What had gone wrong and why had the group broken the golden rule for such expeditions – never split up?
- LTC Robert Neill
- MAJ Ron Foster
- SGT Bob Mann
- CPL Hugh Brittan
- LCP Kelvin Cheung (HK)
- LCP Richard Mayfield
- LCP Pete Shearer
- LCP Steve Page
- PTE Victor Lam (HK)
- PTE Chow (HK)
I was really surprised to find out that there are 3 books which tells us their story. The first book was written by the first team which emerged from the gully, the second book which was written by the senior officers and the third one, by a third person, who traveled around the world, trying to find the truth about the expedition. There were apparently some misunderstandings between the team members about the decision to go into the gully – and out of it.
Personally I have yet to read all the books – which are apparently difficult to get nowadays. The last time I checked, the only place that have the book (around Kota Kinabalu) is the Sabah State Library. Amazon.com have few copies of used books,but unfortunately they do not mail to Malaysia (even Singapore).
It’s like a collector’s series of book for Kinabalu lovers. I think that these books are really a gem to have as it as a collection as it becomes more difficult to get.

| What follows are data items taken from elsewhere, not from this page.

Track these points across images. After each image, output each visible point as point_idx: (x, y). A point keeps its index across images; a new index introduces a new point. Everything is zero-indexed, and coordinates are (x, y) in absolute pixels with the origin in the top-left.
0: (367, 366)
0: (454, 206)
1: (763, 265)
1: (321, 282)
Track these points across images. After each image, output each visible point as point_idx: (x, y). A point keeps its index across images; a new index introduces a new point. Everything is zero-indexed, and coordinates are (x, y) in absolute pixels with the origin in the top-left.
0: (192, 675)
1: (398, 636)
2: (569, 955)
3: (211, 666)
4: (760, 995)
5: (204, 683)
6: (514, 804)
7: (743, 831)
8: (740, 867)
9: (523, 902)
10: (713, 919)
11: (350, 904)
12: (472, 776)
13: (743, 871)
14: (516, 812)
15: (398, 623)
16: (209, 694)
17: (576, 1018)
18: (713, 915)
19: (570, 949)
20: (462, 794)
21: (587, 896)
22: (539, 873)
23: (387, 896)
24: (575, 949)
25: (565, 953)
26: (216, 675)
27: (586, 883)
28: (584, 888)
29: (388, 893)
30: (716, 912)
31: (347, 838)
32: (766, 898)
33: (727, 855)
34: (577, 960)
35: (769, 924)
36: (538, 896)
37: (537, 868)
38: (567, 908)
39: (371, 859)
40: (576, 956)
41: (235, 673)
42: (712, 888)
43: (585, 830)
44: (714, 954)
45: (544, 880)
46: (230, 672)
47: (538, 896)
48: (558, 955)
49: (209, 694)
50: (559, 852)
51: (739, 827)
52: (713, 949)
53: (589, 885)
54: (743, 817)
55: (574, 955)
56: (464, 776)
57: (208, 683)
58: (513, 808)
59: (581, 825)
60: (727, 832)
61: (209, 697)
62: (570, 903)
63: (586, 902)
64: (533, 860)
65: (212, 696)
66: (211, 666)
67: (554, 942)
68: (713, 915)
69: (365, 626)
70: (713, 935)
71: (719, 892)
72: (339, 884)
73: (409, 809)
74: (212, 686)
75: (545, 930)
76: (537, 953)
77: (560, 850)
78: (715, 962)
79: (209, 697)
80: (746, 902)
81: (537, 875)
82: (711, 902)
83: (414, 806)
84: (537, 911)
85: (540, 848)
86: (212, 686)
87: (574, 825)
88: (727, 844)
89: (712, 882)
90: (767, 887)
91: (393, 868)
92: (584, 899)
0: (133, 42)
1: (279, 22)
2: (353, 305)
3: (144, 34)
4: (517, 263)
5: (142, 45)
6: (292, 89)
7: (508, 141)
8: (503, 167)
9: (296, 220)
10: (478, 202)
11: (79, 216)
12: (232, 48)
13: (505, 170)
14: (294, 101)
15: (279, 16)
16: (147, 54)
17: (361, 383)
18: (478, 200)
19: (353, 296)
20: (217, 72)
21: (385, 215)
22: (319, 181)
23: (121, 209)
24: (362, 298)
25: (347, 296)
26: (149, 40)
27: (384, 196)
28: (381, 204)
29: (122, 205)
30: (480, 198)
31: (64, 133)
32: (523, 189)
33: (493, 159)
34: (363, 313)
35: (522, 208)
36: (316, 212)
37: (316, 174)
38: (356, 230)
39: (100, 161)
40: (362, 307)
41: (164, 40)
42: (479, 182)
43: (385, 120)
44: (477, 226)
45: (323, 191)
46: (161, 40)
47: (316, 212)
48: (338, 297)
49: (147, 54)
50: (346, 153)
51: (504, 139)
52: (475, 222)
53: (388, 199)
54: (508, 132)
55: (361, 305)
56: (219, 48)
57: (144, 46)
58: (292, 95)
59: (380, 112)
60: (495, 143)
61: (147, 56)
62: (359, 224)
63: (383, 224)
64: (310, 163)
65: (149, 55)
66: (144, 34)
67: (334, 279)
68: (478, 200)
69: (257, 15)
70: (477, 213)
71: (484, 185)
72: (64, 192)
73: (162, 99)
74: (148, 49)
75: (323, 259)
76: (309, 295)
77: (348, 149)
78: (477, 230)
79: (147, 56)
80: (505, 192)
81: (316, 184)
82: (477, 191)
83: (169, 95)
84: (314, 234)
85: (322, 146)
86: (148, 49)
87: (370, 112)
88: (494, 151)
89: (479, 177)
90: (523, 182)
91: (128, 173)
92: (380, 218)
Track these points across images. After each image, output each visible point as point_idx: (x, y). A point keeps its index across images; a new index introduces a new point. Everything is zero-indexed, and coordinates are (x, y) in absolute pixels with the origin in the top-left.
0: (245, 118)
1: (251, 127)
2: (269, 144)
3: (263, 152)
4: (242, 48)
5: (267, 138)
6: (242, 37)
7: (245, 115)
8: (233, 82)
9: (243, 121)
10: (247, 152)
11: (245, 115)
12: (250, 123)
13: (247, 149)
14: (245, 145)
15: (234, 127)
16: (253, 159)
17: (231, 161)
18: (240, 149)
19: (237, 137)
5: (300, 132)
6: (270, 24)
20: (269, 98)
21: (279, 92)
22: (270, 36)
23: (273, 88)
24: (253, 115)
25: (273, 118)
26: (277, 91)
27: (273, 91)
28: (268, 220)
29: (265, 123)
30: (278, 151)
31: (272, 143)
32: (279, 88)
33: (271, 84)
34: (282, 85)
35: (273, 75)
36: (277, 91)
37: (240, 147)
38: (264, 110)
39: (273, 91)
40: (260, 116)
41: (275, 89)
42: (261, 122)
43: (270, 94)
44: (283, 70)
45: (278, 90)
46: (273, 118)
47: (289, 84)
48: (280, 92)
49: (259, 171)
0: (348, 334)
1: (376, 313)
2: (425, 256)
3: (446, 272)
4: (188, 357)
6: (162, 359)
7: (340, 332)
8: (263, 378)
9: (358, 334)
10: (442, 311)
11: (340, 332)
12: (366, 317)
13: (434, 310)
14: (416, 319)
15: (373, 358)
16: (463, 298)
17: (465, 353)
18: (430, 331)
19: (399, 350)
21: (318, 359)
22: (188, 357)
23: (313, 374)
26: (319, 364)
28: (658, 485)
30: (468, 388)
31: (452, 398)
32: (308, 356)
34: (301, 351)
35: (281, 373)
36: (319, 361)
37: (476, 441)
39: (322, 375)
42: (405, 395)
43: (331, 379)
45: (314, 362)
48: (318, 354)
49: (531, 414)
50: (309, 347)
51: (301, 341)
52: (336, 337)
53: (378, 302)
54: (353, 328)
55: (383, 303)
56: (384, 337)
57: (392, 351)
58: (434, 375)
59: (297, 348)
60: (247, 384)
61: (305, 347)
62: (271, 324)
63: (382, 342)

This book (SOS) is written by the two senior officers. Claimed to be the ‘answers’ of the book written earlier by two of the team members who managed to get out from the gully in 10 days.
This book (Kinabalu Escape) is written by two of the team members who was in the first group.
Richard Connaughton’s book is the most important book among those 3, as he traveled around the world to search the truth behind the expedition – by getting the information from both team members.